名古屋大学大学院情報学研究科の吉田久美教授らの研究グループは、弘前大学、名城大学との共同研究で、赤小豆の種皮から純粋な色素を取り出し、その構造決定に世界で初めて成功した。これは花や果実の色素としてよく知られているアントシアニンとは異なる新規物質で、この色素が餡(あん)の紫色を担うことも分かった。
赤小豆の種皮色素の研究は歴史も古く、1934年に理化学研究所の黒田チカらが水不溶の色素と褐色のタンニンから成ると報告している。その後、研究が多数行われたが、種皮色素の化学構造やその性質は全く不明だった。その上、その色素の基は金時豆にも含まれているアントシアニンであるといまだに誤解されている。
今回、赤小豆から2種類の紫色色素を取り出し、立体配置を含めて完全な構造を決定した。それはカテキンとシアニジンがピラン環(酸素を含んだ6員環)で結合(縮環)した新規物質であることが判明し、「カテキノピラノシアニジンA、B」と命名された。この色素は水にはほとんど溶けず、強酸性(pH1)から中性(pH5)で美しい紫色になる。また、色素溶液は室内光のような弱い光でも分解されるが、暗い所では安定で分解されない。さらに、赤小豆から調製した餡にもこの紫色色素が含まれることがわかり、餡の紫色はこの色素によることが証明された。
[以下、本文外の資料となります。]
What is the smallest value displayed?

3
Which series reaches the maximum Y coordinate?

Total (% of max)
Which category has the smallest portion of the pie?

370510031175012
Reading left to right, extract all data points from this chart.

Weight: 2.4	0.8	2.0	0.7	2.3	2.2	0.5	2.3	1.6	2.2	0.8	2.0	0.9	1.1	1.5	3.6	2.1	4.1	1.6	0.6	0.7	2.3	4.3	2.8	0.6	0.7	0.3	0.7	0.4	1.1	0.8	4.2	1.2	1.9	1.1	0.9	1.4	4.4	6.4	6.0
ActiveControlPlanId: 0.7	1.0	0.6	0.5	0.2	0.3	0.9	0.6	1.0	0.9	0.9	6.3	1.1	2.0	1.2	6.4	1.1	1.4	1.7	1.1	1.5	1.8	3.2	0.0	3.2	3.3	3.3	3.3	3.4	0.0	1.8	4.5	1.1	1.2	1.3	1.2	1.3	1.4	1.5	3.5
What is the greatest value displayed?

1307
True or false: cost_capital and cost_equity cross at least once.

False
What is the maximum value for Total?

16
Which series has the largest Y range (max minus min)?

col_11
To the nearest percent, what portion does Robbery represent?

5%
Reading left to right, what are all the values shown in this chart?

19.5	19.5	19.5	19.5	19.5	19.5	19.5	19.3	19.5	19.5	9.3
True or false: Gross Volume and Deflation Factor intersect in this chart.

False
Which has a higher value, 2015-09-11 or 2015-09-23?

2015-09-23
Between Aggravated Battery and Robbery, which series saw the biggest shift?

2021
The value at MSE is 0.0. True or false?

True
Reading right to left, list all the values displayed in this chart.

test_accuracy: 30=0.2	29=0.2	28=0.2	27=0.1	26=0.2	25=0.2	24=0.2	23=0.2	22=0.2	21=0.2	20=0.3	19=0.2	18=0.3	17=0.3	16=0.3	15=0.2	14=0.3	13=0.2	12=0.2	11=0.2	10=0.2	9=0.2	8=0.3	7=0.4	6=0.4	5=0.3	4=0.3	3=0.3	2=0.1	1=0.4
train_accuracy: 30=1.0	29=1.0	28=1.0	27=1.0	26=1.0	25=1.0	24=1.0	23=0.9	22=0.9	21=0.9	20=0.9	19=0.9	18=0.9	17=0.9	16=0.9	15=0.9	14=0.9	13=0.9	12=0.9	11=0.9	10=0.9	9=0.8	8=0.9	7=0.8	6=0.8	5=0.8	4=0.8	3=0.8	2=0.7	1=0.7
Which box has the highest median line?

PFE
小豆を煮る時、通常は渋切りを行う。これにより水溶性で茶褐色のタンニンが除去され、この間に色素が餡粒子に吸着して、無色だった餡粒子は紫色に着色される。この製餡工程の合理性も色素の化学的性質から理解できる。今後は、高級な紫色餡を得る方法や小豆の新品種の育種への応用が期待できるとしている。